Exercise details →
Consider the listing below. Extract exactly the lines from the line containing "Table 1. The" to the line containing "Fig. 1 | Back", both included.

Extracted entries →
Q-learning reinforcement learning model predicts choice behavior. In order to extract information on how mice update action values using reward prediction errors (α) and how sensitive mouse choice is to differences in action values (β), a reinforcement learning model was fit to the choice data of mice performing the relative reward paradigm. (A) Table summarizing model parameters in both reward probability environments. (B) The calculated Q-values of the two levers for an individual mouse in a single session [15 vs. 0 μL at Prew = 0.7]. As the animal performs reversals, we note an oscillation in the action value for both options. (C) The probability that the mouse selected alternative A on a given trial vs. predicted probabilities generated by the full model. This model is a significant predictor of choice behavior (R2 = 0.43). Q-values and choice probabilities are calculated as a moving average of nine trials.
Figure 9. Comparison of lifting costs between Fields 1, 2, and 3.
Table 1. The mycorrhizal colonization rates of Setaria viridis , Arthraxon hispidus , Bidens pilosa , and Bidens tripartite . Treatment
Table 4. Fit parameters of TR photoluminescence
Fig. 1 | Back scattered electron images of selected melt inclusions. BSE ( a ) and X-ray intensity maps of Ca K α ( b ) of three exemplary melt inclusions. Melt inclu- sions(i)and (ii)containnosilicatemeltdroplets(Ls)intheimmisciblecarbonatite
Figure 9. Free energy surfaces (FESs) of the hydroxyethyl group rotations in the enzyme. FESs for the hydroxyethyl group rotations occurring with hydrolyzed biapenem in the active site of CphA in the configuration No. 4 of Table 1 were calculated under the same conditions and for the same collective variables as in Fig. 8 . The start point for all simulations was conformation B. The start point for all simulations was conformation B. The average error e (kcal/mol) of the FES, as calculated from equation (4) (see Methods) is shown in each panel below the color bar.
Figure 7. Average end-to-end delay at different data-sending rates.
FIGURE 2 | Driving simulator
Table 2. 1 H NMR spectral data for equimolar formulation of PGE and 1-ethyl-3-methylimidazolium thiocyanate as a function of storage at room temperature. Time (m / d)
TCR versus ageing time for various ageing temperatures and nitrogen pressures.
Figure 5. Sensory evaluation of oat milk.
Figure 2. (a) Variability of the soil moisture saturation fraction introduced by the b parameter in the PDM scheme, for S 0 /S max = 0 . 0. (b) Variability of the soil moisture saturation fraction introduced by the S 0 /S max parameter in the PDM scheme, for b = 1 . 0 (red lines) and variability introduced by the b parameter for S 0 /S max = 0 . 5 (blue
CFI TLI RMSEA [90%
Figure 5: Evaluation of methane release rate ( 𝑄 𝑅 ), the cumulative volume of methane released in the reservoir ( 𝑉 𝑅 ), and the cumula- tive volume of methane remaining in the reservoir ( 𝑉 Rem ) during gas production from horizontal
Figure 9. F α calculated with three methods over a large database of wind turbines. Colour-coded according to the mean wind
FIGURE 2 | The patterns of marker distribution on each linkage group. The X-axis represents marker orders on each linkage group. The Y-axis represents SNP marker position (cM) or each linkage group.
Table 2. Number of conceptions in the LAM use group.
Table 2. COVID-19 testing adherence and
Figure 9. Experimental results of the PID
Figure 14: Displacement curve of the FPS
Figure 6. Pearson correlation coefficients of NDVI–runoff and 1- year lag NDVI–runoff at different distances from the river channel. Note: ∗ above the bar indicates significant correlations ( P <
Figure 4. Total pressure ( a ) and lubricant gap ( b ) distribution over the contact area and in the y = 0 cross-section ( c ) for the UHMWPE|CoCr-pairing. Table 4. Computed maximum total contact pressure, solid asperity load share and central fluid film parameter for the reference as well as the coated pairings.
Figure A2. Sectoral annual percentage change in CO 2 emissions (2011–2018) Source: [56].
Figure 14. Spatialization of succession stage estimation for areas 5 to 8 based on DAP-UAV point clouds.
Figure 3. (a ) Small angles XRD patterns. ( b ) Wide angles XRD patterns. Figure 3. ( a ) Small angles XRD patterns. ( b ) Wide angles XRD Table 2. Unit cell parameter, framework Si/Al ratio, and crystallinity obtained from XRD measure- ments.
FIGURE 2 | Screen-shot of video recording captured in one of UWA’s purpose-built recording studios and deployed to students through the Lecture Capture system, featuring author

Answer space →
Table 1. The mycorrhizal colonization rates of Setaria viridis , Arthraxon hispidus , Bidens pilosa , and Bidens tripartite . Treatment
Table 4. Fit parameters of TR photoluminescence
Fig. 1 | Back scattered electron images of selected melt inclusions. BSE ( a ) and X-ray intensity maps of Ca K α ( b ) of three exemplary melt inclusions. Melt inclu- sions(i)and (ii)containnosilicatemeltdroplets(Ls)intheimmisciblecarbonatite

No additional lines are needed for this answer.